Di sinilah peran teknologi inframerah (IR) masuk. Alih-alih memanaskan seluruh ruangan, IR langsung memanaskan permukaan substrat. Cara ini jauh lebih efisien.
Menguasai Suhu dengan Tepat
Ketika berhadapan dengan wafer silikon yang sensitif, kita tidak boleh sekadar menjadikannya panas secara berlebihan. Kita perlu mencapai suhu target dengan cepat agar terhindar dari stres termal, tetapi kita juga perlu bersikap teliti.
Kita menggunakan lampu IR berpanjang gelombang pendek untuk menghasilkan densitas panas yang tinggi. Prosesnya sangat cepat—hanya butuh beberapa detik saja.
Namun, rahasia sebenarnya terletak pada sensor cerdas yang ada dalam lampu tersebut. Sensor-sensor ini memantau suhu permukaan secara real-time, lalu menyesuaikan intensitas panasnya begitu suhu mencapai nilai target. Dengan demikian, energi yang terbuang menjadi lebih sedikit.
Komponen-Komponen Penting
Dari segi perangkat keras, kita menggunakan lapisan kuarsa dan filamen halogen. Hal ini membantu mempertahankan spektrum cahaya yang stabil dan dapat diprediksi.

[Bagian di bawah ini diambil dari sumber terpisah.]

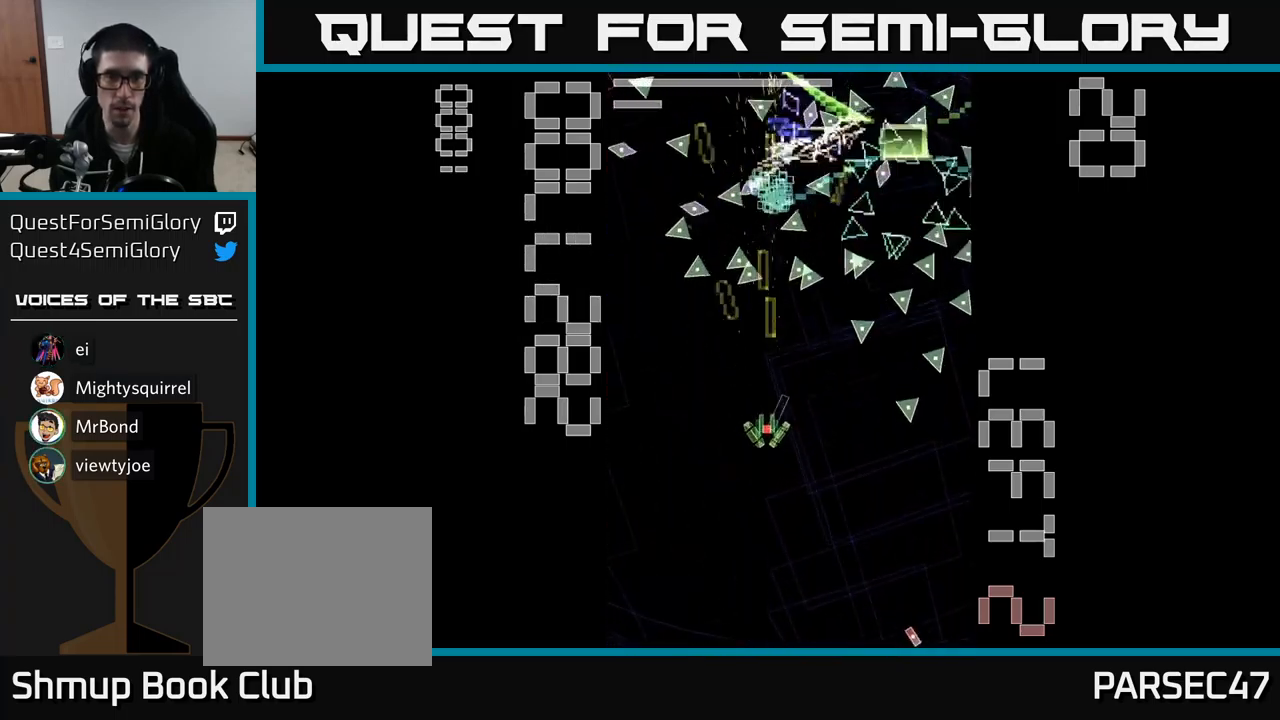
{"buttons": ["A", "X"], "events": [[267, "DPAD_DOWN", "up"]]}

Bagian “cerdas” dari sistem ini sebenarnya hanyalah mekanisme umpan balik antara pemancar IR dan pirometer. Mekanisme ini mengatasi masalah “overshoot” yang sering terjadi pada oven konvensional yang dikendalikan oleh sistem PID. Dengan sistem ini, komponen semikonduktor tidak akan hangus akibat panas berlebih.
Manfaatnya bagi Planet Bumi
Bertindak “ramah lingkungan” bukan berarti mencari satu solusi ajaib yang bisa memperbaiki segalanya. Yang penting adalah menghitung jumlah energi yang digunakan per wafer.
Oven konvensional membutuhkan waktu berjam-jam untuk memanaskan komponen semikonduktor. Sedangkan teknologi IR hanya membutuhkan beberapa menit saja.
Jika kita lihat dari segi konsumsi energi per unit produk, perbedaannya sangat signifikan. Bagi pabrik yang ingin mencapai netralitas karbon, mengganti oven konvensional dengan sistem IR canggih merupakan cara tercepat untuk mengurangi konsumsi energi, tanpa menghambat proses produksi.